Quantitative easing has been under a great deal of scrutiny for some time, and the Federal Reserve’s balance sheet keeps growing despite the tapering efforts. The stock market, and the bond market for that matter, have grown so used to stimulus and easy money that it almost just feels expected now. But things may have started to change this past week that could increase the argument for rate hikes to begin sooner than expected.
Janet Yellen recently gave equities a bounce when she said that incredibly low interest rates would remain in place for a considerable period. Many feel that the rate hikes will not come until the end of 2015.
Now a speech from St. Louis Fed president James Bullard late on Friday may have some economists and market participants thinking that the rate hikes could come sooner than expected.
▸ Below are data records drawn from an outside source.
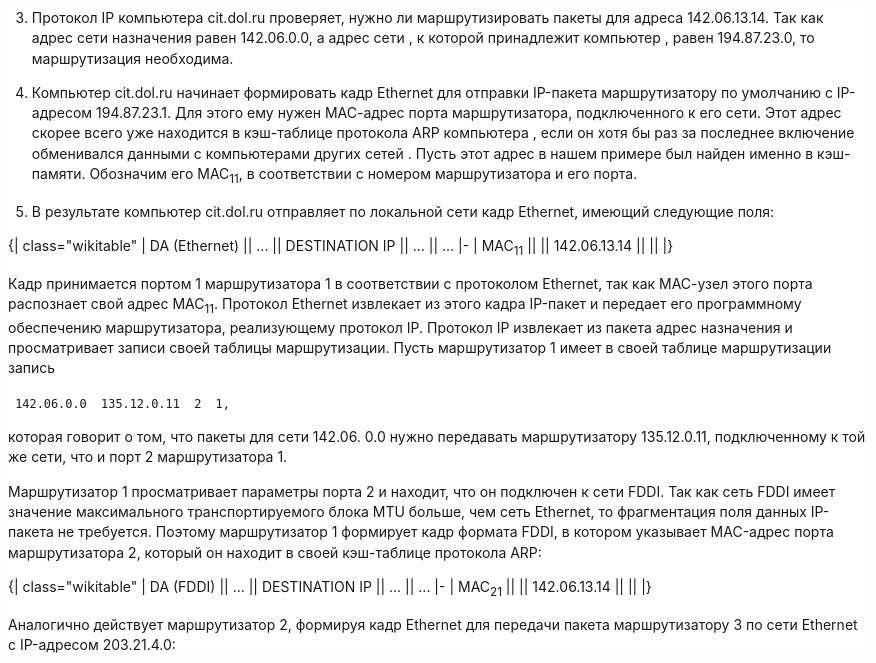 3. Протокол IP компьютера cit.dol.ru проверяет, нужно ли маршрутизировать пакеты для адреса 142.06.13.14. Так как адрес сети назначения равен 142.06.0.0, а адрес сети , к которой принадлежит компьютер , равен 194.87.23.0, то маршрутизация необходима.

4. Компьютер cit.dol.ru начинает формировать кадр Ethernet для отправки IP-пакета маршрутизатору по умолчанию с IP-адресом 194.87.23.1. Для этого ему нужен МАС-адрес порта маршрутизатора, подключенного к его сети. Этот адрес скорее всего уже находится в кэш-таблице протокола ARP компьютера , если он хотя бы раз за последнее включение обменивался данными с компьютерами других сетей . Пусть этот адрес в нашем примере был найден именно в кэш-памяти. Обозначим его МАС<sub>11</sub>, в соответствии с номером маршрутизатора и его порта.

5. В результате компьютер cit.dol.ru отправляет по локальной сети кадр Ethernet, имеющий следующие поля:

{| class="wikitable"
| DA (Ethernet) || ... || DESTINATION IP || ... || ...
|-
| МАС<sub>11</sub> ||  || 142.06.13.14 || ||
|}

Кадр принимается портом 1 маршрутизатора 1 в соответствии с протоколом
Ethernet, так как МАС-узел этого порта распознает свой адрес
МАС<sub>11</sub>. Протокол Ethernet извлекает из этого кадра IP-пакет и
передает его программному обеспечению маршрутизатора, реализующему протокол
IP. Протокол IP извлекает из пакета адрес назначения и просматривает записи
своей таблицы маршрутизации. Пусть маршрутизатор 1 имеет в своей таблице
маршрутизации запись

     142.06.0.0  135.12.0.11  2  1,

которая говорит о том, что пакеты для сети 142.06. 0.0 нужно передавать
маршрутизатору 135.12.0.11, подключенному к той же сети, что и порт 2
маршрутизатора 1.

Маршрутизатор 1 просматривает параметры порта 2 и находит, что он подключен
к сети FDDI. Так как сеть FDDI имеет значение максимального
транспортируемого блока MTU больше, чем сеть Ethernet, то фрагментация поля
данных IP-пакета не требуется. Поэтому маршрутизатор 1 формирует кадр
формата FDDI, в котором указывает MAC-адрес порта маршрутизатора 2, который
он находит в своей кэш-таблице протокола ARP:

{| class="wikitable"
| DA (FDDI) || ... || DESTINATION IP || ... || ...
|-
| МАС<sub>21</sub> ||  || 142.06.13.14 || ||
|}

Аналогично действует маршрутизатор 2, формируя кадр Ethernet для передачи
пакета маршрутизатору 3 по сети Ethernet c IP-адресом 203.21.4.0:
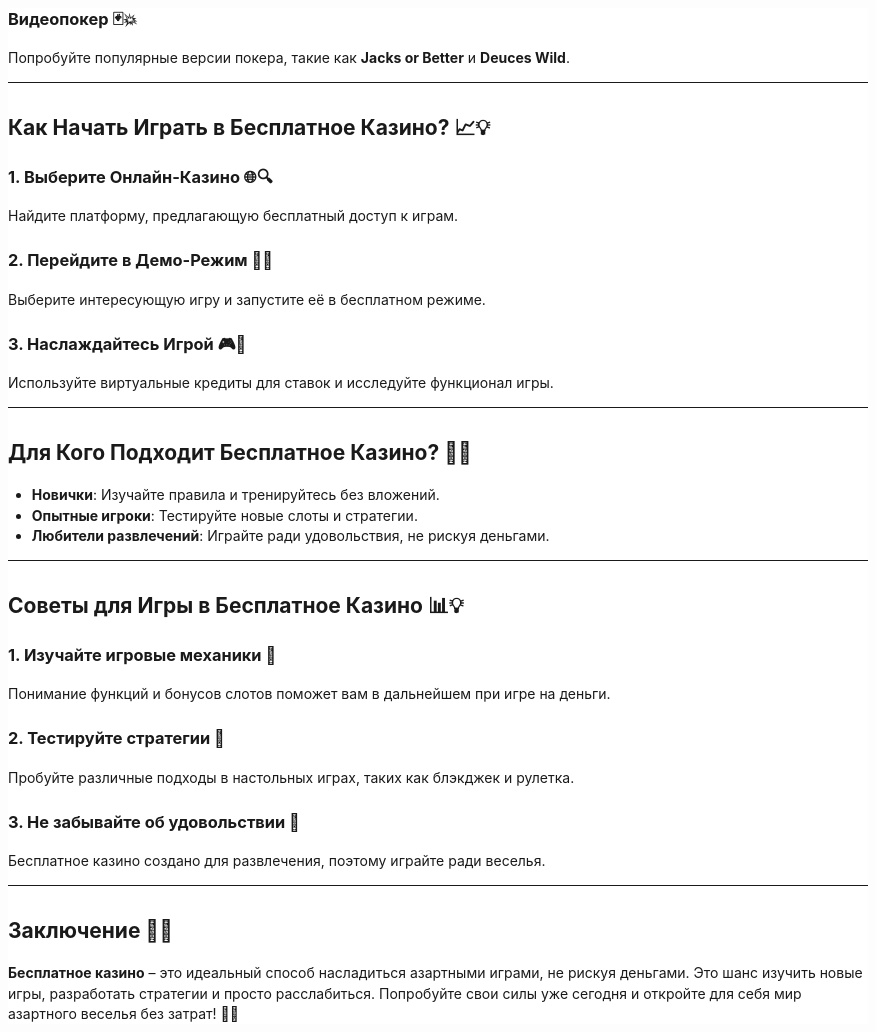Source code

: ### **Видеопокер** 🃏💥

Попробуйте популярные версии покера, такие как **Jacks or Better** и **Deuces Wild**.

---

## Как Начать Играть в **Бесплатное Казино**? 📈💡

### 1. Выберите Онлайн-Казино 🌐🔍

Найдите платформу, предлагающую бесплатный доступ к играм.

### 2. Перейдите в Демо-Режим 🎰✨

Выберите интересующую игру и запустите её в бесплатном режиме.

### 3. Наслаждайтесь Игрой 🎮🔄

Используйте виртуальные кредиты для ставок и исследуйте функционал игры.

---

## Для Кого Подходит **Бесплатное Казино**? 🧐💡

- **Новички**: Изучайте правила и тренируйтесь без вложений.
- **Опытные игроки**: Тестируйте новые слоты и стратегии.
- **Любители развлечений**: Играйте ради удовольствия, не рискуя деньгами.

---

## Советы для Игры в **Бесплатное Казино** 📊💡

### 1. **Изучайте игровые механики** 🎰

Понимание функций и бонусов слотов поможет вам в дальнейшем при игре на деньги.

### 2. **Тестируйте стратегии** 🎯

Пробуйте различные подходы в настольных играх, таких как блэкджек и рулетка.

### 3. **Не забывайте об удовольствии** 🎁

Бесплатное казино создано для развлечения, поэтому играйте ради веселья.

---

## Заключение 🎁✨

**Бесплатное казино** – это идеальный способ насладиться азартными играми, не рискуя деньгами. Это шанс изучить новые игры, разработать стратегии и просто расслабиться. Попробуйте свои силы уже сегодня и откройте для себя мир азартного веселья без затрат! 🎰🍀
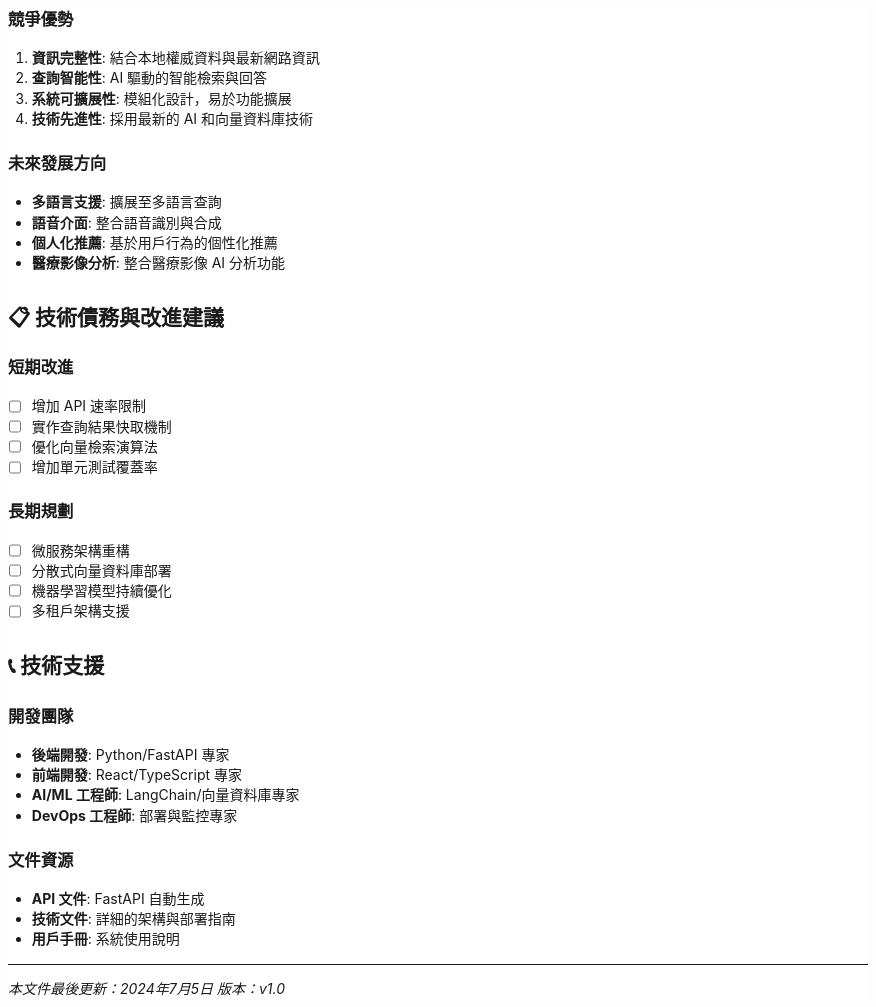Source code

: ### 競爭優勢
1. **資訊完整性**: 結合本地權威資料與最新網路資訊
2. **查詢智能性**: AI 驅動的智能檢索與回答
3. **系統可擴展性**: 模組化設計，易於功能擴展
4. **技術先進性**: 採用最新的 AI 和向量資料庫技術

### 未來發展方向
- **多語言支援**: 擴展至多語言查詢
- **語音介面**: 整合語音識別與合成
- **個人化推薦**: 基於用戶行為的個性化推薦
- **醫療影像分析**: 整合醫療影像 AI 分析功能

## 📋 技術債務與改進建議

### 短期改進
- [ ] 增加 API 速率限制
- [ ] 實作查詢結果快取機制
- [ ] 優化向量檢索演算法
- [ ] 增加單元測試覆蓋率

### 長期規劃
- [ ] 微服務架構重構
- [ ] 分散式向量資料庫部署
- [ ] 機器學習模型持續優化
- [ ] 多租戶架構支援

## 📞 技術支援

### 開發團隊
- **後端開發**: Python/FastAPI 專家
- **前端開發**: React/TypeScript 專家
- **AI/ML 工程師**: LangChain/向量資料庫專家
- **DevOps 工程師**: 部署與監控專家

### 文件資源
- **API 文件**: FastAPI 自動生成
- **技術文件**: 詳細的架構與部署指南
- **用戶手冊**: 系統使用說明

---

*本文件最後更新：2024年7月5日*
*版本：v1.0*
Bullard even mentioned a period as by the end of the first quarter of 2015. At the time, Fed Funds futures at the CME website were projecting that there was not a 100% chance of a rate hike priced in until June of 2015.
So, what has to happen for rates to be hiked in general? And what has to happen for the rate hikes to come sooner than expected?
For rates to rise in general, the Federal Open Market Committee (FOMC) has to be happy with its dual mandate of fostering full employment and promoting price stability. The unemployment rate has come under the first hurdle of the 6.5% unemployment rate, but everyone knows that the number is highly massaged and doesn’t include the army of people who have exited the workforce entirely.
Another issue is that the Fed really wants to see 2.0% inflation, and even up to 2.5% inflation. And on growth, gross domestic product (GDP) needs to get back closer to 3.0%. We also presume that the Federal Reserve wants to be out of the bond buying business entirely before it starts hiking rates.
That was just for a normal rate hike environment. Several things could foster the beginning of the rate hikes sooner than expected.
It is expected that the European Central Bank will add stimulus and a rate cut in June. This may simply be a lagging effort that is behind the curve, and if it aids European growth prospects then the United States could benefit further. Another issue that could foster rate hikes sooner than expected is if the dollar gets weaker. That helps exports, but it can lead to inflationary pressures — even above the 2.5% upper threshold before the Team Yellen starts to worry.
GDP turned in a paltry 0.1% growth in the first quarter, and some argued that the number may have been even a tad worse. While it seems that the FOMC need not dare consider a hike in a no-growth environment, many economists and fed watchers believe that a snapback in GDP will take us back to above 2% — and maybe even closer to 3% — before the year is over.
Another issue is that this is an election year. The FOMC wants to be independent as it can from the politicians, and Yellen could show the politicos that she doesn’t want to be pressured by the whims of the electorate. That may be a very low risk event, but it is one to consider if the economy improves and if the Fed has stopped adding new bonds to its balance sheet.
A rise in commodity prices and food prices could act as the hidden wild card that would force Yellen into raising rates. Food prices have in many cases gone through the roof. Crude oil has slowly crept back up to more than $101.50, and the average price of gas per gallon is around $3.63 now. What if food prices rise too much, and what if gasoline gets back over $4 per gallon everywhere rather than just in higher-taxed pockets?
Housing has been in the tank again, but some positive metrics have been seen. If the Fed believes that a small rise in rates will not kill housing, then perhaps they will act sooner than expected. And now (in a move that got us in trouble before) the FHFA wants banks and regulators to loosen up on their lending standards for mortgages.
It seems unlikely that Yellen will jump the gun on rate hikes. After all, Fed chairs in the past get criticized for hiking rates too much more than they do for keeping the easy money flowing a little longer. The problem is that quantitative easing is ending and the easy money via low rates seems to keep getting more and more critics each month.